Figure 3 shows the qualitative evaluation of segmentation results on the first 4 images in DRIVE. The original retinal photos are shown in the first column. The second and third columns show human annotations and the developed vessel segmentation maps, respectively.
Finally, DirectNet was also compared to another recent deep-learning method suggested by Liskowski et al.17). This method required 8 hours of training time on 400,000 sample patches extracted from the 20 training images in DRIVE. Both methods achieved comparable accuracy (0.9535 vs 0.9538) and virtually identical ROC performance (AUC was 0.9790 for DirectNet, compared to 0.9733 for Liskowski et al.). Importantly, at test time DirectNet was still more than 15 times faster than the other approach, which took 92 seconds per image (see Table 2 for all results).
Ⅳ. Conclusion
This study presents a novel method for retinal blood vessel segmentation that is time- and memory-efficient while providing high segmentation accuracy. The proposed recurrent DirectNet architecture provides a compact network architecture (low parameter count) that does not require patch-based scanning techniques or any post-processing steps. It is able to predict a segmentation image by operating directly on the image without prior upor downsampling steps as necessary in other approaches.

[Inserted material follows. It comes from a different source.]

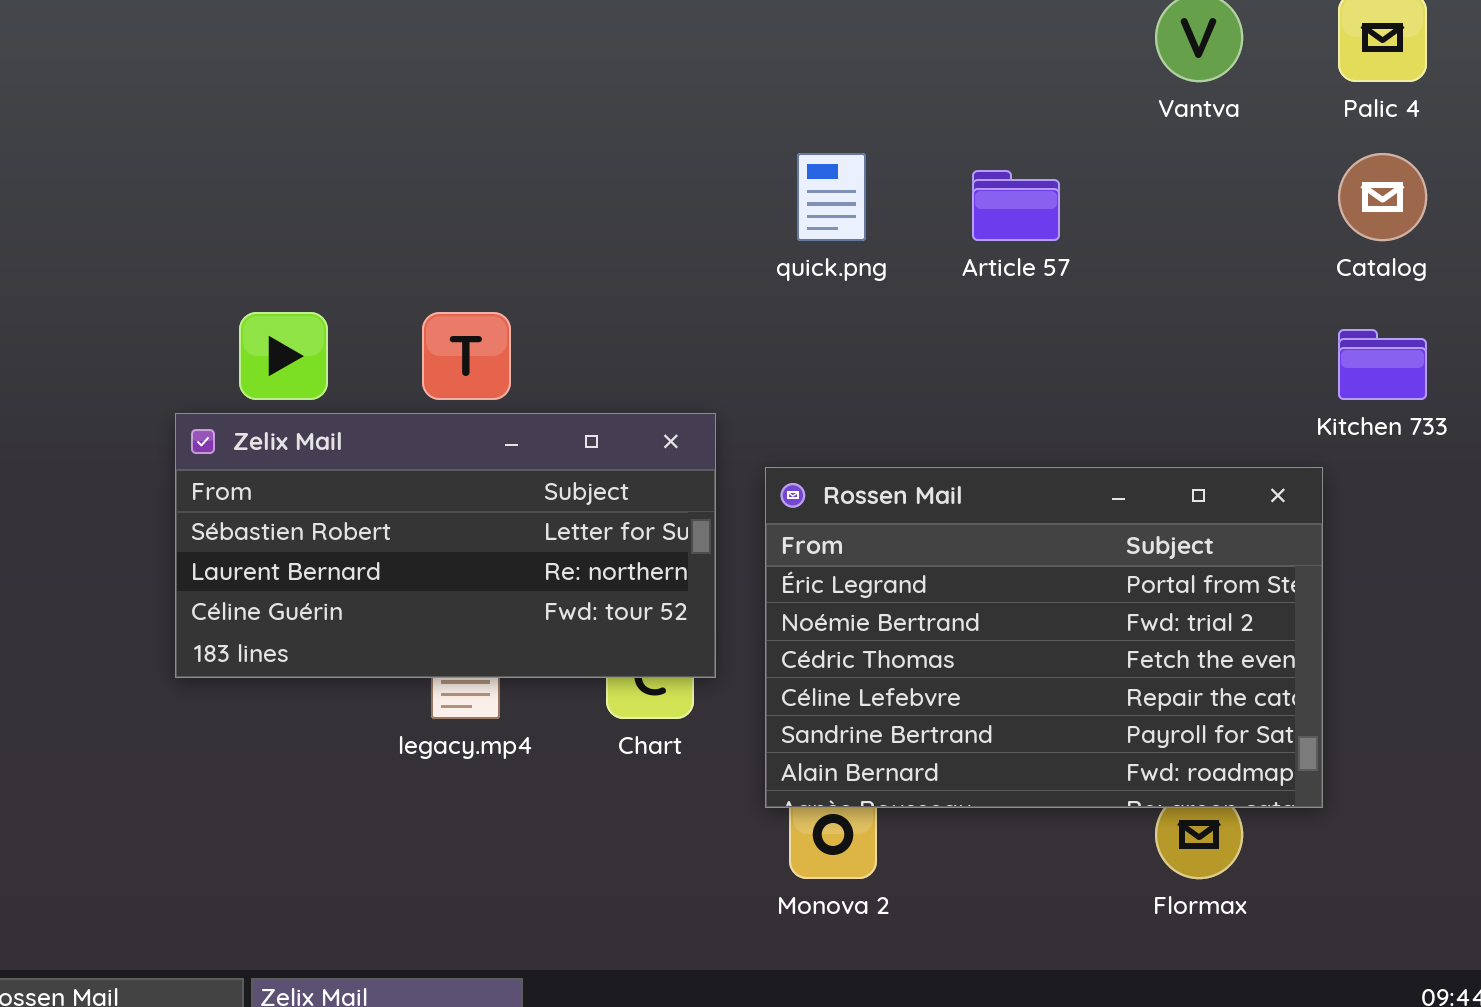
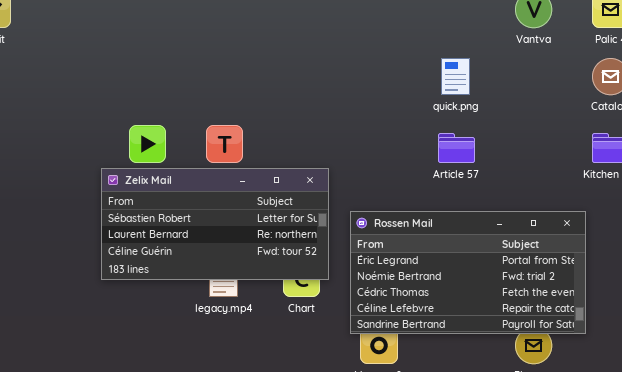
quick.png: [797,153,866,241] -> [441,58,470,95], moved
Article 57: [972,170,1060,241] -> [438,133,475,163], moved
Rossen Mail: [765,467,1323,808] -> [350,211,586,334], resized

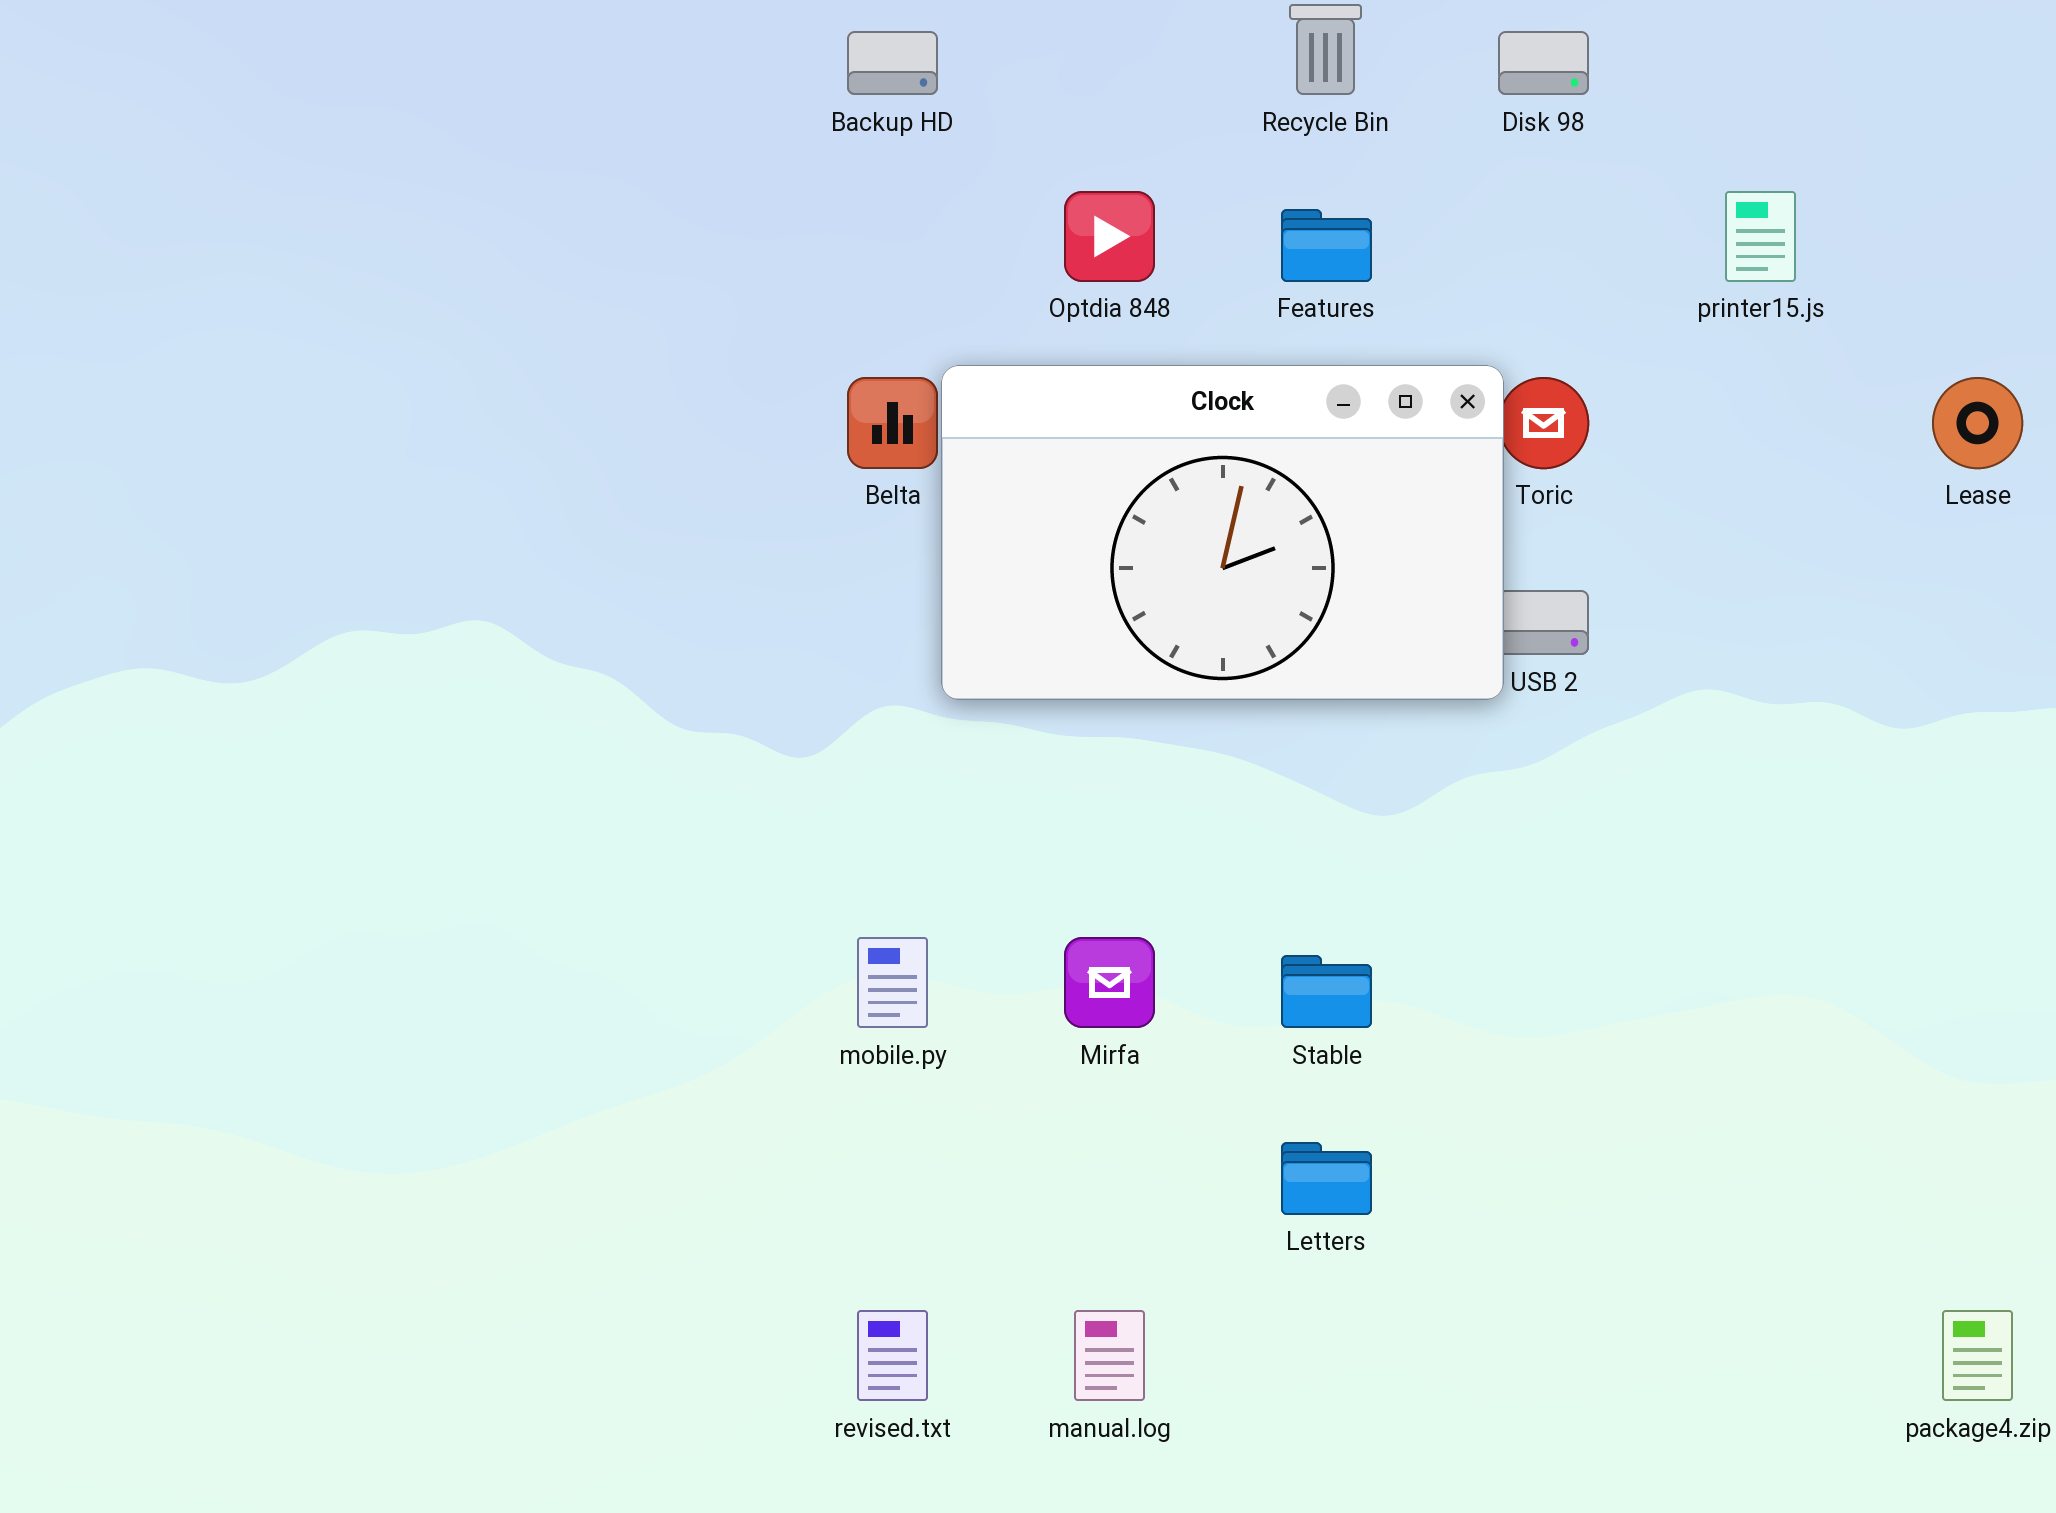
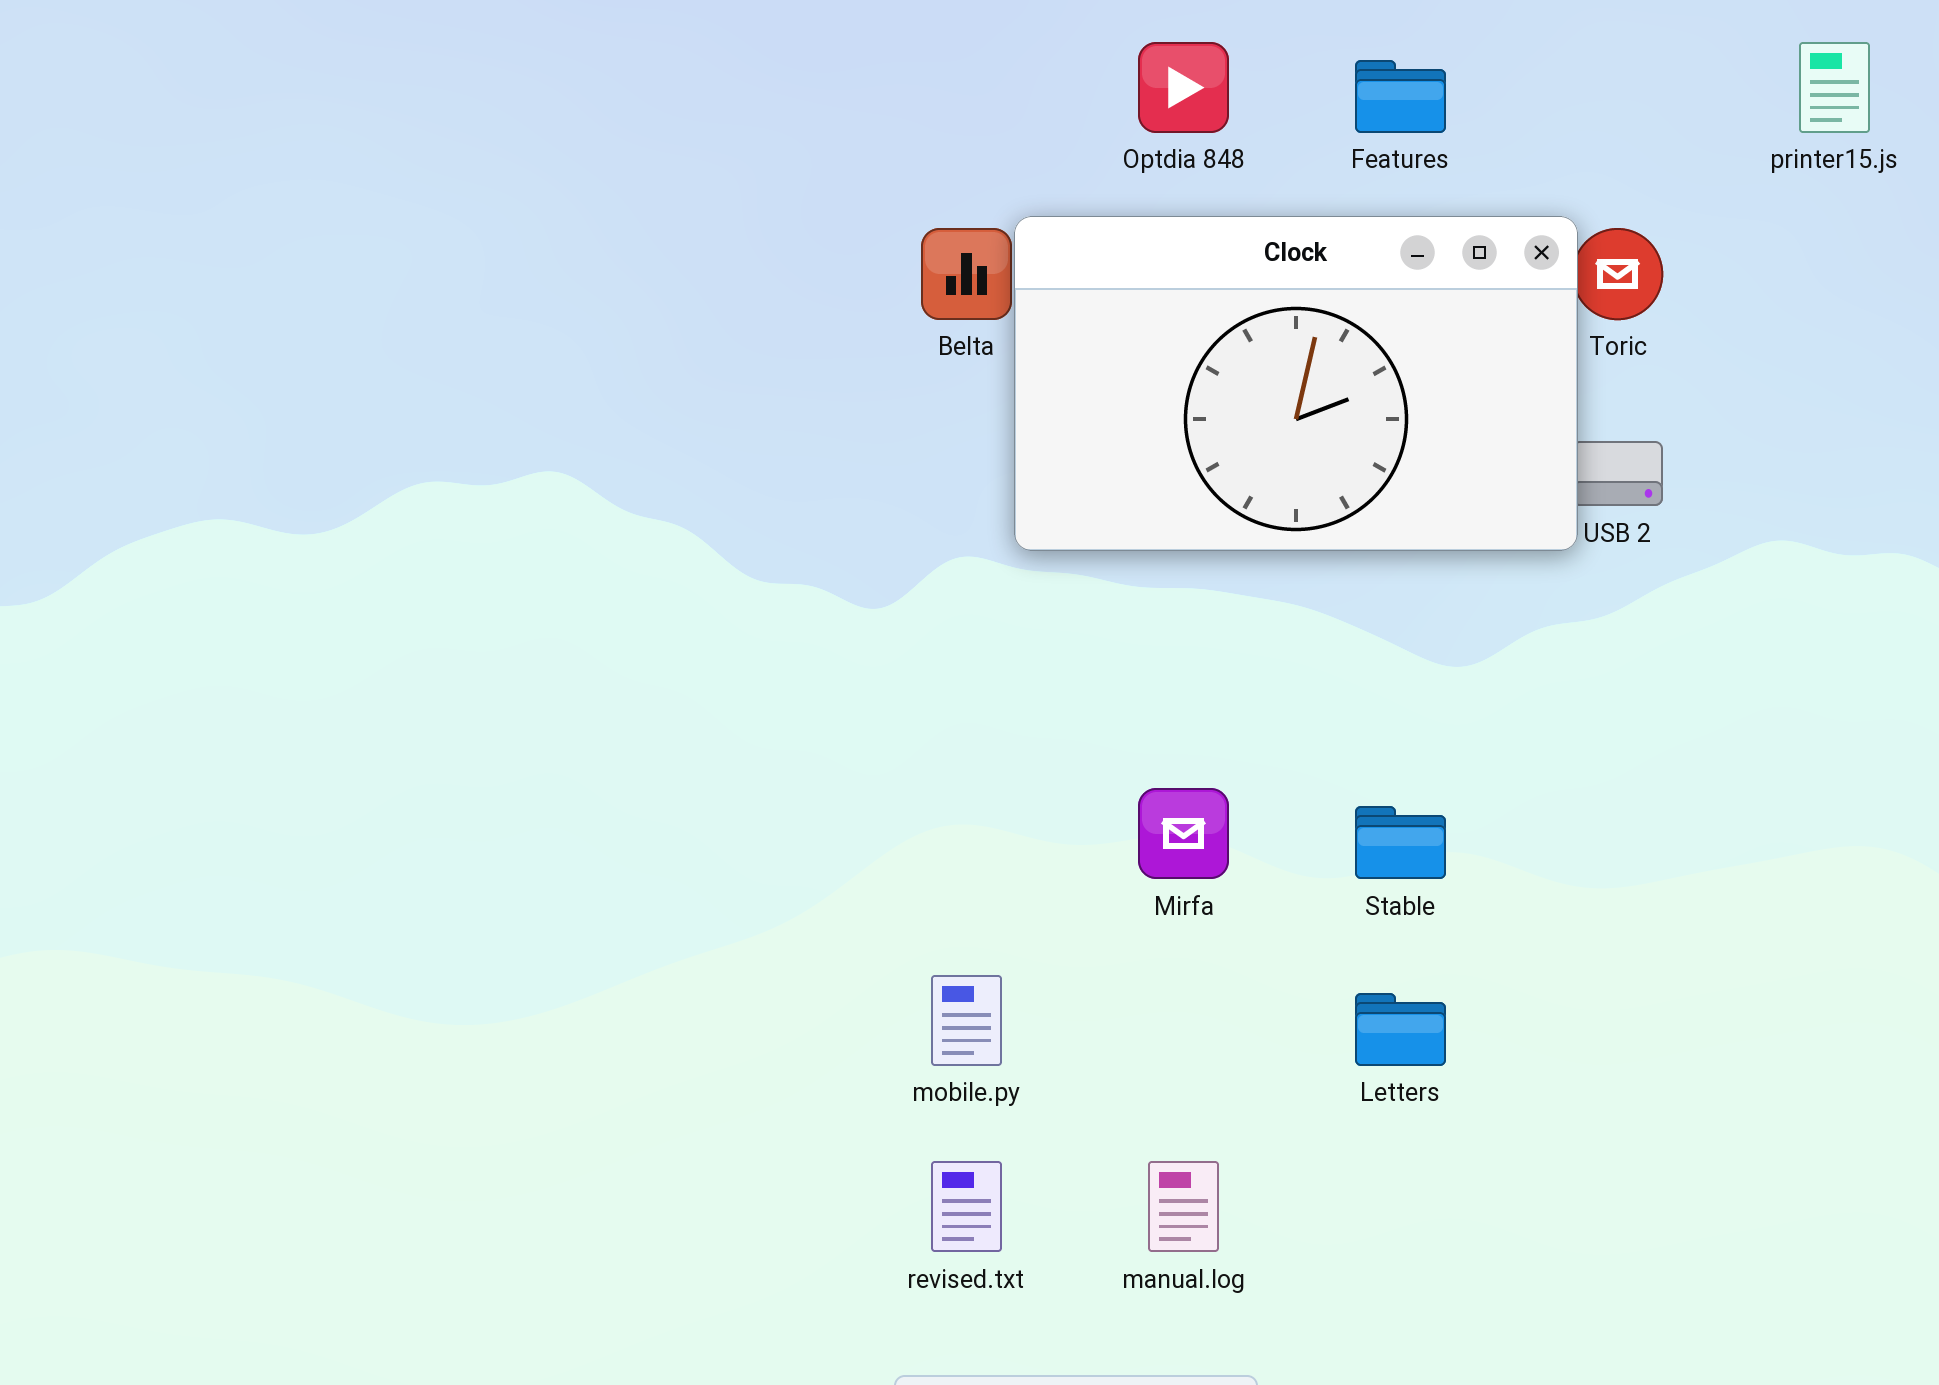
mobile.py: [857,937,928,1028] -> [931,975,1002,1066], moved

DirectNet was benchmarked against two other state-of-the-art methods on the DRIVE dataset, yielding or surpassing state-of-the-art performance in terms of accuracy, sensitivity, and specificity. Importantly for practical implementations, however, the proposed DirectNet architecture is at least one order of magnitude faster than traditional patch-based CNNs.
Vessel segmentation is only the first step in an automatic analysis pipeline that can be implemented in clinical practice. In the future, our goal is to derive features based on the segmented vessels that can be helpful in diagnosing certain types of retinopathies such as edema, or early signs of agerelated macular degeneration (AMD). However, for specialized diagnostic tasks based on retinal images a large amount of training data will be required, going far beyond currently available datasets such as DRIVE. Especially in these cases, efficient architectures, like the proposed DirectNet, will be necessary for training on large datasets and in clinical application use cases.